Há um dado em sua criminalização [da maconha] histórica que transcende o discurso médico. Trata-se do caráter explicitamente racista do seu processo de criminalização, quando foi associada a uma perversão própria dos descendentes dos africanos que teriam trazido tal doença para a sociedade civilizada. (MAGALHÃES, 1994, p.107)

Desta forma, a proibição da maconha foi mais uma tentativa de repressão à cultura negra, entretanto devemos mencionar que nem só de racismo foi forjada a lei. Houve ainda a necessidade de controle social de segmentos marginalizados da população, que àquele tempo6 se estabeleciam nas cidades (SIMÕES; MACRAE, 2003, p. 95).

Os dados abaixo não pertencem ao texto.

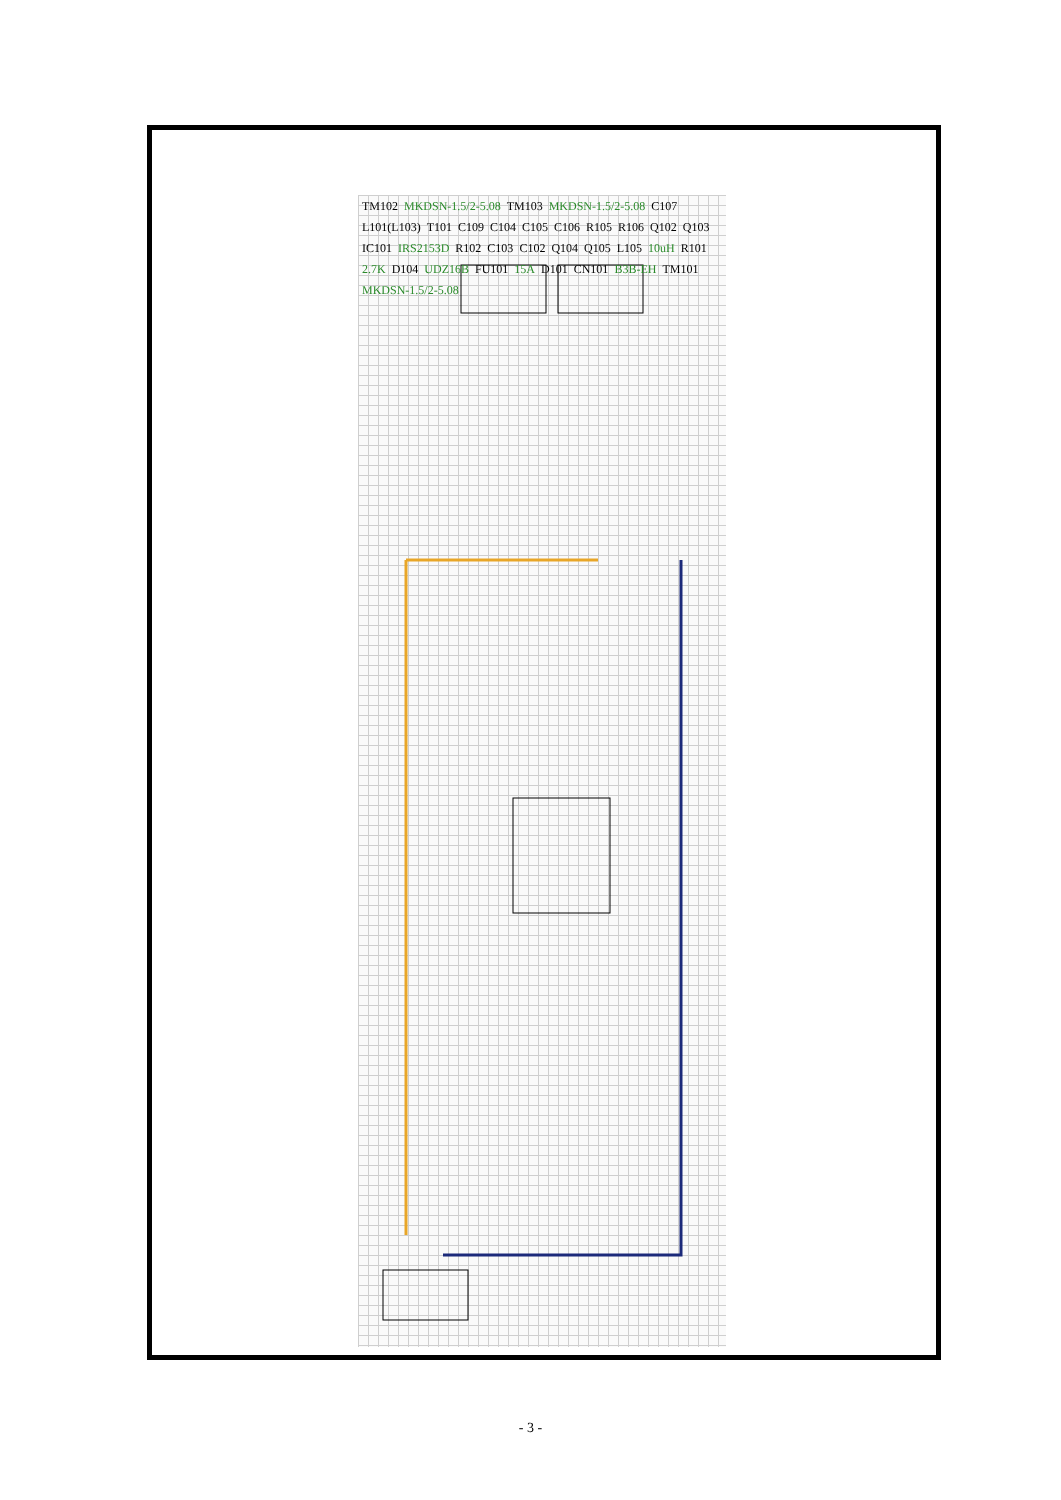TM102 MKDSN-1.5/2-5.08 TM103 MKDSN-1.5/2-5.08 C107 L101(L103) T101 C109 C104 C105 C106 R105 R106 Q102 Q103 IC101 IRS2153D R102 C103 C102 Q104 Q105 L105 10uH R101 2.7K D104 UDZ16B FU101 15A D101 CN101 B3B-EH TM101 MKDSN-1.5/2-5.08
- 3 -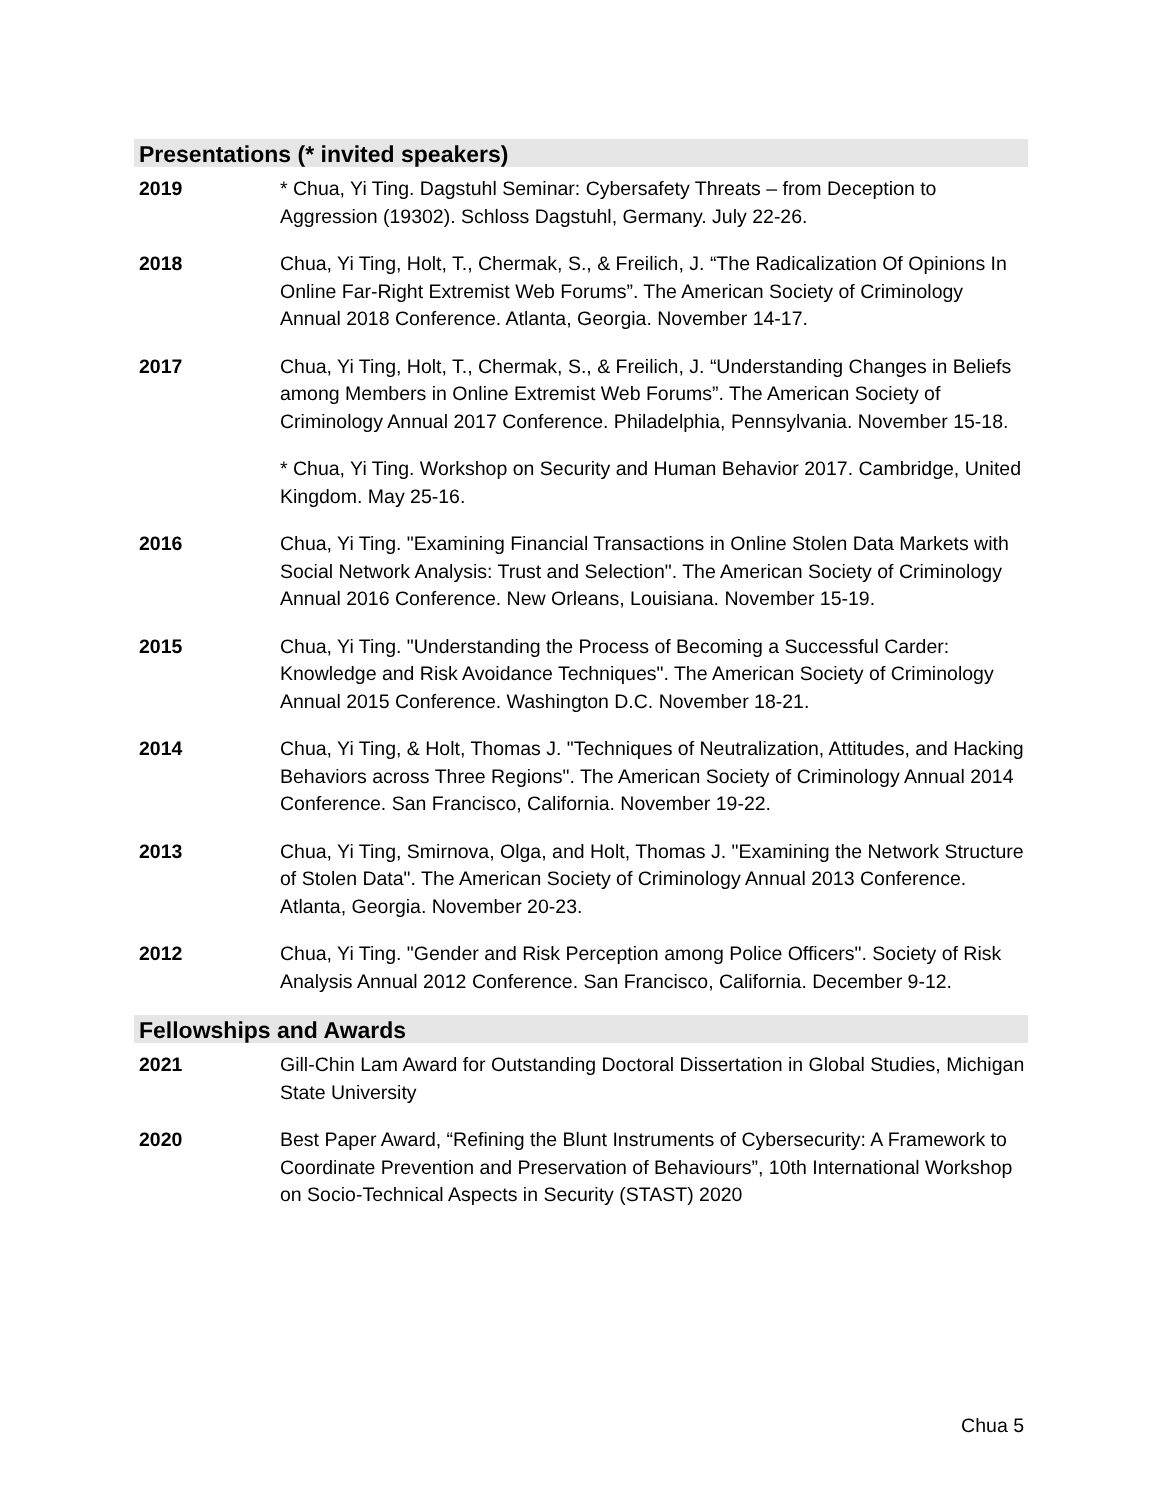Presentations (* invited speakers)
2019 * Chua, Yi Ting. Dagstuhl Seminar: Cybersafety Threats – from Deception to Aggression (19302). Schloss Dagstuhl, Germany. July 22-26.
2018 Chua, Yi Ting, Holt, T., Chermak, S., & Freilich, J. “The Radicalization Of Opinions In Online Far-Right Extremist Web Forums”. The American Society of Criminology Annual 2018 Conference. Atlanta, Georgia. November 14-17.
2017 Chua, Yi Ting, Holt, T., Chermak, S., & Freilich, J. “Understanding Changes in Beliefs among Members in Online Extremist Web Forums”. The American Society of Criminology Annual 2017 Conference. Philadelphia, Pennsylvania. November 15-18.
* Chua, Yi Ting. Workshop on Security and Human Behavior 2017. Cambridge, United Kingdom. May 25-16.
2016 Chua, Yi Ting. "Examining Financial Transactions in Online Stolen Data Markets with Social Network Analysis: Trust and Selection". The American Society of Criminology Annual 2016 Conference. New Orleans, Louisiana. November 15-19.
2015 Chua, Yi Ting. "Understanding the Process of Becoming a Successful Carder: Knowledge and Risk Avoidance Techniques". The American Society of Criminology Annual 2015 Conference. Washington D.C. November 18-21.
2014 Chua, Yi Ting, & Holt, Thomas J. "Techniques of Neutralization, Attitudes, and Hacking Behaviors across Three Regions". The American Society of Criminology Annual 2014 Conference. San Francisco, California. November 19-22.
2013 Chua, Yi Ting, Smirnova, Olga, and Holt, Thomas J. "Examining the Network Structure of Stolen Data". The American Society of Criminology Annual 2013 Conference. Atlanta, Georgia. November 20-23.
2012 Chua, Yi Ting. "Gender and Risk Perception among Police Officers". Society of Risk Analysis Annual 2012 Conference. San Francisco, California. December 9-12.
Fellowships and Awards
2021 Gill-Chin Lam Award for Outstanding Doctoral Dissertation in Global Studies, Michigan State University
2020 Best Paper Award, “Refining the Blunt Instruments of Cybersecurity: A Framework to Coordinate Prevention and Preservation of Behaviours”, 10th International Workshop on Socio-Technical Aspects in Security (STAST) 2020
Chua 5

Por fim, houve razões médicas que embasaram a medida proibicionista.

Nos estudos médicos oficialmente considerados da época a maconha era apontada como causadora de agressividade, violência, delírios furiosos, loucura, taras degenerativas, degradação física, idiotia e sensualidade desenfreada. Suas propriedades farmacológicas foram identificadas às do ópio e seus derivados, o que levou a qualificar o consumo da erva como “uso compulsivo”. Resta aí a pergunta que pretendemos trabalhar: caso essas razões médicas forem equívocos científicos, o que restará para embasar a proibição, além do racismo e do controle da classe pobre por meio de sua criminalização?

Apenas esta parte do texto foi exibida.